On May 12, the TA will yank the last graffiti-covered subway car from service. That's fine with Taki, now 35 and owner of a foreign car repair shop. He says he regrets his role in popularizing the graffiti madness that overtook the subways.

 

"When you think back, and saw what eventually happened to the trains, you feel bad about it," said Taki, who asked that his last name not be used. "I never thought it would be such a big thing." "But the subways were so lousy anyway...they were pretty filthy. I thought that kind of justified it." There were lots of kids on the graffiti bandwagon in the late 1960's, but Taki seemed the busiest. He certainly got the most notice, especially once he started defacing subway cars and East Side walls with his TAKI 183 "tag."

 

"I went through a lot of Magik Markers," Taki told the Daily News. Soon writers were calling themselves artists and turning the subways into their own studios, spray-painting car-long "pieces" with balloon-like letters and curvy three-dimensional designs.

 

The TA repainted all cars twice, put razor-ribbon barbed wire around yards, formed an anti-graffiti squad, threatened parents with lawsuits and had offenders clean cars. But nothing worked, and frustrated TA brass all but threw in the cleaning towel. "We did not have the resources to take it off.
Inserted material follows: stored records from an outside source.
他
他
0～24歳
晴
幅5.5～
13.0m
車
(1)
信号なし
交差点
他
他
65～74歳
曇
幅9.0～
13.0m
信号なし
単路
There were more of them than there were of us-literally," said Paul Pettit, general superintendent of the TA's 207th St. repair shop.

 

Soon after he became TA president, David Gunn began a multi-pronged attack in 1984. At that time, all 6,200 cars in the TA fleet were covered with scrawls.

 

Graffiti-free cars were gradually placed in service through new purchases, car overhauls and repainting.

 

And Gunn ordered that when any clean car was defaced, the scrawl had to be eliminated immediately to deny writers the ego-boost of seeing their creations roll through the city.

 

The TA also increased the number of cleaners to 1,600, from 600 in 1984, arming them with super paint removers like Go-Ghost 457. TA managers and transit police improved security.

 

There are only a few dozen graffiti-smeared cars left, on the C, L and M lines; they'll be gone by May 12.

 

Now, in an irony that would please city officials, Taki has his own graffiti problem, on his shopfront. "I am a victim," he said, smiling. "I painted it over and two weeks later it was all written up again. But I guess what goes around, comes around. It's justice."

 

He said he still occasionally has an urge to write his tag but gave up his Magik Markers three years after he started defacing trains.

 

"As soon as I got into something more productive in my life, I stopped. Eventually I got into business, got married, bought a house, had a kid. Didn't buy a station wagon, but I grew up, you could say that."